BEGIN Text block

# Can Voice Control Change HDMI inputs like Fire Sticks?



## pl1 (Jan 18, 2007)

With my Fire TVs and Fire Sticks I can easily tell Alexa to change inputs by saying "HDMI 1". This does not appear to work with the TiVo Stream 4K. It may be why there is an input button.
Only problem with that is some TVs take a long time to change inputs without being able to select the TV's enter button on another remote.

Along the same lines of thought, with the Fire Stick, if I press the home button, it automatically changes to the HDMI input it is connected to. This also does not appear to work with the TiVo Stream 4K.


----------



## ptcfast2 (May 10, 2020)

It would require HDMI CEC commands and stuff to work properly on the device. Since the Stream 4K remote uses IR for the Input button, it's not currently possible + HDMI CEC on the Stream is a bit screwed up.


----------



## Dan203 (Apr 17, 2000)

Do you have the little IR blaster thing for the Fire TV? 

You can accomplish the same basic thing using a Harmon Hub, but it's an expensive way to do it.


----------



## pl1 (Jan 18, 2007)

ptcfast2 said:


> It would require HDMI CEC commands and stuff to work properly on the device. Since the Stream 4K remote uses IR for the Input button, it's not currently possible + HDMI CEC on the Stream is a bit screwed up.

END Text block
BEGIN Supplied information

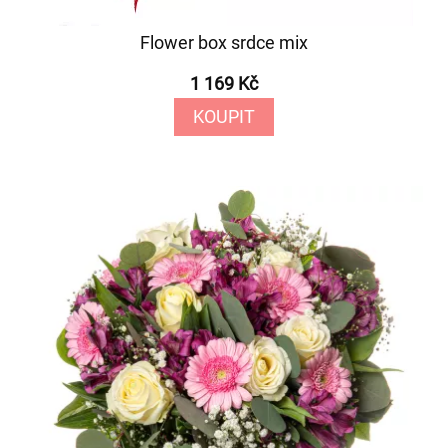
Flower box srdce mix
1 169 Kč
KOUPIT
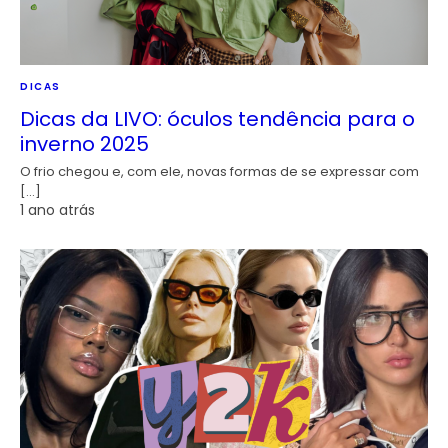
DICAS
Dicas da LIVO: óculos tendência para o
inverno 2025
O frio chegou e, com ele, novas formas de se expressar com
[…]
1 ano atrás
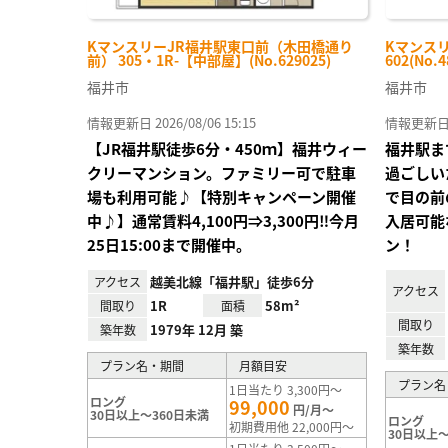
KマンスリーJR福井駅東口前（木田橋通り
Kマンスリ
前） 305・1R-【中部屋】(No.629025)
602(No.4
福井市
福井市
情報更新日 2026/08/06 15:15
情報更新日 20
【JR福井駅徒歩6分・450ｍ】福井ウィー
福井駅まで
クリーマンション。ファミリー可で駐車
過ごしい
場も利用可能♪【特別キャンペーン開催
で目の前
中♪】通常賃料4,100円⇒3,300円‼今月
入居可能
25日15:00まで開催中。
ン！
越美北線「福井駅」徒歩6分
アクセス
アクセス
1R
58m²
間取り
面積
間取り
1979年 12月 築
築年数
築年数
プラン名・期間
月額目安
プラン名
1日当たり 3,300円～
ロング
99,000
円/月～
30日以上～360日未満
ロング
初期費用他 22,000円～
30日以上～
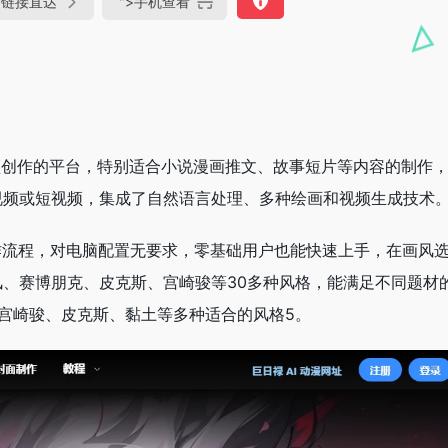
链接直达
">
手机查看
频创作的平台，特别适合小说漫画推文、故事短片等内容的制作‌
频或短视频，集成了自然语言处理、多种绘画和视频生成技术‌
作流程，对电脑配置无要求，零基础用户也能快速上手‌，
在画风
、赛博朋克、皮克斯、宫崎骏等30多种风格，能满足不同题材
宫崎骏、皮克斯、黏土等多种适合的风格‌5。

END Supplied information
BEGIN Supplied information

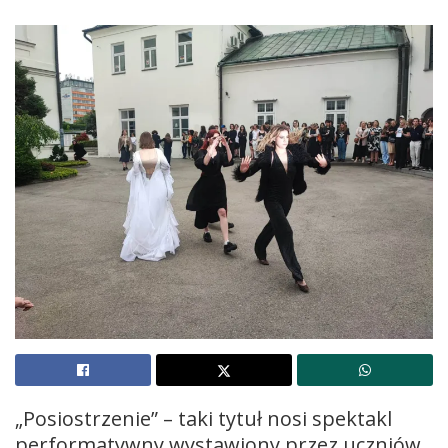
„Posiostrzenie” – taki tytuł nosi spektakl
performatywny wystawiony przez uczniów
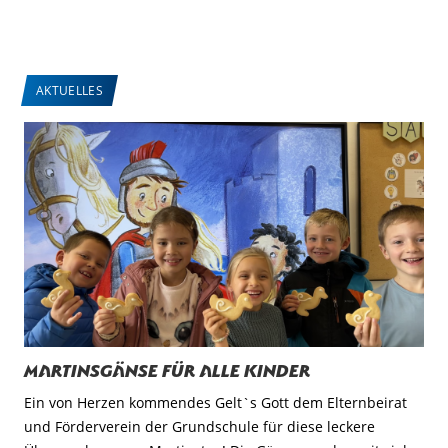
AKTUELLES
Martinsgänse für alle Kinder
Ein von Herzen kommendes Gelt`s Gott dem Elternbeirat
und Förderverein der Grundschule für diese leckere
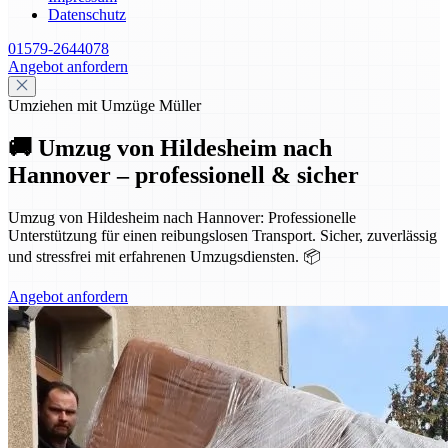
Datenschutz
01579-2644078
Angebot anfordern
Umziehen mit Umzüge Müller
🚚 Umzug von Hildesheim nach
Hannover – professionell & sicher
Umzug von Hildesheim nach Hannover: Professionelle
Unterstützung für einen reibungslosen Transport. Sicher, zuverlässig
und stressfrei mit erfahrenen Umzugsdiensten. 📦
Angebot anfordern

END Supplied information

* Assigned task 1: In the records, give the lines from the line with "tytuł nosi spektakl" to the line with "und Förderverein der" as a Markdown table with the columns Row and Line. Leave out blank lines and pictures.
* Assigned task 2: Take the forum thread about voice control of HDMI inputs further from where it stops.

* Answer area 1:
| Row | Line |
|---|---|
| 1 | „Posiostrzenie” – taki tytuł nosi spektakl |
| 2 | performatywny wystawiony przez uczniów |
| 3 | AKTUELLES |
| 4 | Martinsgänse für alle Kinder |
| 5 | Ein von Herzen kommendes Gelt`s Gott dem Elternbeirat |
| 6 | und Förderverein der Grundschule für diese leckere |

* Answer area 2:
I have HDMI CEC turned off on my TVs. The problem appears to be that the TiVo Stream 4K only tries to search shows instead of trying to operate the hardware. I can see the search field come up trying to find shows.


----------



## pl1 (Jan 18, 2007)

Dan203 said:


> Do you have the little IR blaster thing for the Fire TV? You can accomplish the same basic thing using a Harmon Hub, but it's an expensive way to do it.


I don't recall ever getting an IR blaster, but in my case, I have two Fire TVs, and one Fire TV Stick. All three of these devices will change inputs by voice. There is even a setting to "Change which input we switch to on your TV for watching Fire TV" under Settings> Manage Equipment> Fire TV. This is on my Fire TV 4K Stick.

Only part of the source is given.